Even during Australia’s recent dominant years, the subcontinent remained the unconquerable frontier of world cricket for the side. Steve Smith himself wasn’t able to guide Australia to a series win in Asia – despite going close in India last year – and the side which went on to inflict an Ashes whitewash on England and then win the World Cup were trounced when they last faced Pakistan in the UAE.
Khawaja’s Dubai performance is therefore thoroughly deserving of any praise heaped upon it, and then some. Heading into the match, he was the recognised Australian batsman. Travis Head, Aaron Finch and Marnus Labuschagne were all on debut. Only Tim Paine joined Khawaja with a Test average in the 40s, but he was both the wicketkeeper and the captain.
No, Khawaja was the key to Australia’s batting, yet he still exceeded all expectations, finishing the match with 226 runs, 141 of which came in the second innings, 463 balls faced and 766 minutes at the crease.
Ultimately, set a target of 462 for victory with five sessions to survive on a tricky pitch, Australia should have been beaten in that match. Thanks to Khawaja, it ended all square.
Cooper Cronk’s NRL grand final heroics
It’s the classic NRL grand final tale: star player gets hurt, star player keeps playing, star player leads team to grand final glory.
But where John Sattler and Sam Burgess both suffered gruesome injuries during their victorious grand final performances, Cronk’s was inflicted a whole week before. So maybe it’s better to term this the classic grand final tale writ large.
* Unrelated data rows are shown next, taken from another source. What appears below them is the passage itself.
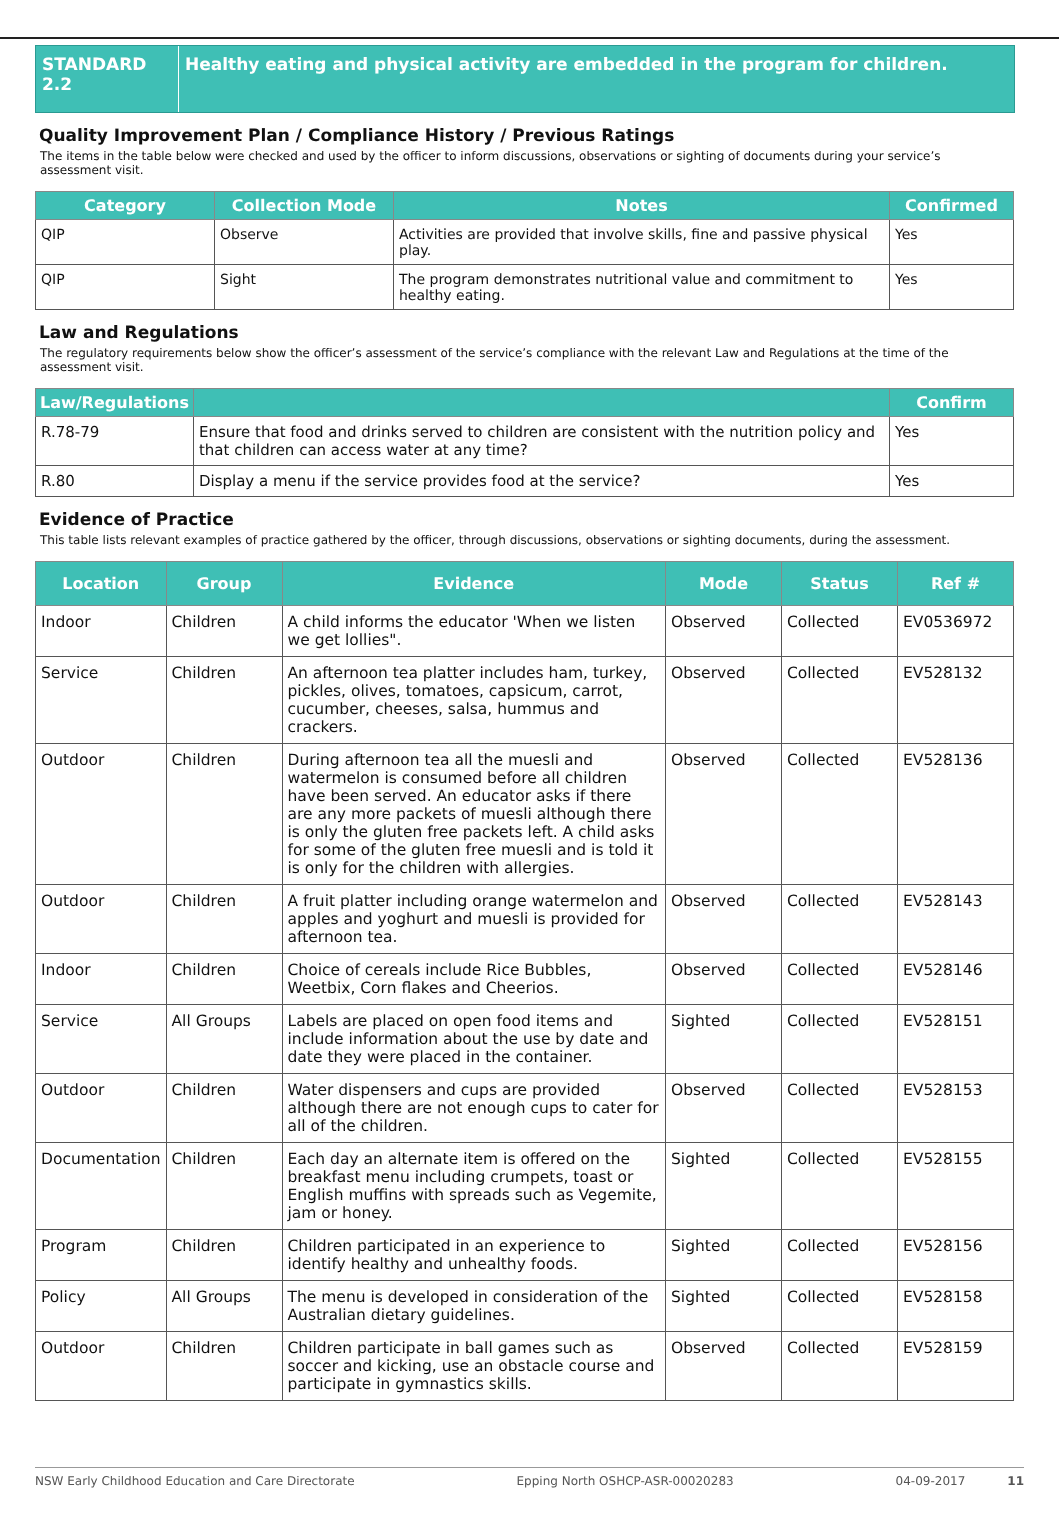STANDARD 2.2 Healthy eating and physical activity are embedded in the program for children.
Quality Improvement Plan / Compliance History / Previous Ratings
The items in the table below were checked and used by the officer to inform discussions, observations or sighting of documents during your service’s assessment visit.
| Category | Collection Mode | Notes | Confirmed |
| --- | --- | --- | --- |
| QIP | Observe | Activities are provided that involve skills, fine and passive physical play. | Yes |
| QIP | Sight | The program demonstrates nutritional value and commitment to healthy eating. | Yes |
Law and Regulations
The regulatory requirements below show the officer’s assessment of the service’s compliance with the relevant Law and Regulations at the time of the assessment visit.
| Law/Regulations | | Confirm |
| --- | --- | --- |
| R.78-79 | Ensure that food and drinks served to children are consistent with the nutrition policy and that children can access water at any time? | Yes |
| R.80 | Display a menu if the service provides food at the service? | Yes |
Evidence of Practice
This table lists relevant examples of practice gathered by the officer, through discussions, observations or sighting documents, during the assessment.
| Location | Group | Evidence | Mode | Status | Ref # |
| --- | --- | --- | --- | --- | --- |
| Indoor | Children | A child informs the educator 'When we listen we get lollies". | Observed | Collected | EV0536972 |
| Service | Children | An afternoon tea platter includes ham, turkey, pickles, olives, tomatoes, capsicum, carrot, cucumber, cheeses, salsa, hummus and crackers. | Observed | Collected | EV528132 |
| Outdoor | Children | During afternoon tea all the muesli and watermelon is consumed before all children have been served. An educator asks if there are any more packets of muesli although there is only the gluten free packets left. A child asks for some of the gluten free muesli and is told it is only for the children with allergies. | Observed | Collected | EV528136 |
| Outdoor | Children | A fruit platter including orange watermelon and apples and yoghurt and muesli is provided for afternoon tea. | Observed | Collected | EV528143 |
| Indoor | Children | Choice of cereals include Rice Bubbles, Weetbix, Corn flakes and Cheerios. | Observed | Collected | EV528146 |
| Service | All Groups | Labels are placed on open food items and include information about the use by date and date they were placed in the container. | Sighted | Collected | EV528151 |
| Outdoor | Children | Water dispensers and cups are provided although there are not enough cups to cater for all of the children. | Observed | Collected | EV528153 |
| Documentation | Children | Each day an alternate item is offered on the breakfast menu including crumpets, toast or English muffins with spreads such as Vegemite, jam or honey. | Sighted | Collected | EV528155 |
| Program | Children | Children participated in an experience to identify healthy and unhealthy foods. | Sighted | Collected | EV528156 |
| Policy | All Groups | The menu is developed in consideration of the Australian dietary guidelines. | Sighted | Collected | EV528158 |
| Outdoor | Children | Children participate in ball games such as soccer and kicking, use an obstacle course and participate in gymnastics skills. | Observed | Collected | EV528159 |
NSW Early Childhood Education and Care Directorate Epping North OSHCP-ASR-00020283 04-09-2017 11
The fact that Cronk was able to play out the Roosters’ entire preliminary-final victory was incredible, when you consider the severity of his injury: a 15-centimetre fracture through his scapula. But to back up a week later, in the most important, most intense game of NRL of the year?
That’s nothing but pure toughness, grit and determination.
What’s more, Cronk still had a significant impact in both games, acting as a kind of battlefield general, directing his team from behind the front lines. Could it lead to teams in the future sticking athletically-limited players on the field purely for their footy know-how, employing them as some sort of on-field coach? It’s not the most out-there idea.
Of course, the Roosters wouldn’t have won the grand final without Luke Keary playing the game of his life, and if there’s one shame about Cronk’s performance it’s that it overshadowed Keary’s.
But that’s just Keary’s luck – he happened to play his finest match when Cronk played his bravest. He’s still got a Clive Churchill medal around his neck and a premiership ring on his finger. Can’t imagine he’ll be complaining.